I want to approximate a periodic continuous function in $\mathbb{R}$ (for instance, the function $abs(x)$ defined in $[-1,1]$ and extended periodically) by a sequence of uniformly bounded period smooth functions which have a uniformly bounded second derivative (that is, there exist constants $C$ and $C'$ such that $|f(x)|<C$ and $|f_n''(x)| < C'$ for all $n$ and all $x \in \mathbb{R}$). Is this possible? If so, how can I do it?

This is not a complete answer, but does offer you some ideas.

If f is of bounded variation on the interval of periodicity you can use the Fourier series for f and it will converge pointwise to f. I haven't constructed a proof, but I think the bounded variation will force f'' to be bounded. Functions which are not of bounded variation on a closed interval either would lead to a discontinuous f or are pretty unpleasant. It is possible that this condition will be acceptable to you.

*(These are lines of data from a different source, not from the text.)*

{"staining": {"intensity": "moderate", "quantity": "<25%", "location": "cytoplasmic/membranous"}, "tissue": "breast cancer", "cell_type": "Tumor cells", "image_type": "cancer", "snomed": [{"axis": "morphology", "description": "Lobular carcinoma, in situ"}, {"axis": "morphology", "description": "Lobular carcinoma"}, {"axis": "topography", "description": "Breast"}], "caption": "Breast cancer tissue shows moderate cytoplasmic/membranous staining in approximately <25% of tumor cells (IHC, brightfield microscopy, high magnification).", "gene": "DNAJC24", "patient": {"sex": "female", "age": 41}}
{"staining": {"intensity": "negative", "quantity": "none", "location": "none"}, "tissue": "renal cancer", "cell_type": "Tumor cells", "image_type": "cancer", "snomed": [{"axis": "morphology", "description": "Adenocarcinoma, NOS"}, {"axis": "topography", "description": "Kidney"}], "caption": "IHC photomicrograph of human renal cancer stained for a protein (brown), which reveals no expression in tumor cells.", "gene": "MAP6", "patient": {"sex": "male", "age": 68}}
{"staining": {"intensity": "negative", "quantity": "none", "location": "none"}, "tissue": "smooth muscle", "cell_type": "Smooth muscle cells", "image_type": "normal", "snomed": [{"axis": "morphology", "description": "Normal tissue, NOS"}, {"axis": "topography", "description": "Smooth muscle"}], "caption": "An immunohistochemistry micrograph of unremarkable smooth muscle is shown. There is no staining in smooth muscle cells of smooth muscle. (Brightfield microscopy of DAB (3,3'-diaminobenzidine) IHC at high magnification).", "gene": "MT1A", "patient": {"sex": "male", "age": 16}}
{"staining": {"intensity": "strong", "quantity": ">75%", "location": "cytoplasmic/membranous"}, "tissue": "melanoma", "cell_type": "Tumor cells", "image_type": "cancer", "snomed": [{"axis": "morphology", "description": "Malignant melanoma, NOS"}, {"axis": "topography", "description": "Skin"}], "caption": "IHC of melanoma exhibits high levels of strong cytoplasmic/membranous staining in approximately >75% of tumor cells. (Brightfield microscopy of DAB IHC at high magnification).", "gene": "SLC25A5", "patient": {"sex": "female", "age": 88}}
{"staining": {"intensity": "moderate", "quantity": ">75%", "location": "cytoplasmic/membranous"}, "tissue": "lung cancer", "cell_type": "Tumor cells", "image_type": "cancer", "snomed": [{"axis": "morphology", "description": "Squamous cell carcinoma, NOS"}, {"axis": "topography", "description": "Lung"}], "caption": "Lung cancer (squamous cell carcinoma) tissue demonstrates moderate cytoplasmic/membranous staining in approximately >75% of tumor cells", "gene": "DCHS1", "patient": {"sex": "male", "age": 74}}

If f is not of bounded variation it may be that there is no solution. However you might try a sequence of splines. The way to do that is:

Let us presume the interval of periodicity is 1. If f' exists at 0 and 1 then let $g_1$ be a polynomial of 3rd degree such that $g_1$(0) = f(0), $g_1$'(0) = f'(0), $g_1$(1) = f(1), $g_1$'(1) = f'(1). You can do this because the 3rd degree polynomial has 4 coefficients. If f'(0) does not exist, you can use the slope of the secant line from 0 to $\epsilon_n$ where $\epsilon_n$ is a small number that decreases with n.

$g_1$ is certainly twice differentiable. Its second derivative is continuous on [0,1] so is bounded there (which doesn't get you uniform boundedness, but it's a start).

To construct $g_2$ do the same process on the intervals [0,1/2] and (1/2,1]. However, for the piece from 1/2 to 1 you match the derivative at 1/2 to the $g_2$'(1/2) as already constructed on [0,1/2].

I'm pretty sure this sequence of functions will converge to f. Whether you can uniformly bound the second derivative I do not know; but at least you are dealing with 3rd degree polynomials, so you can work on it.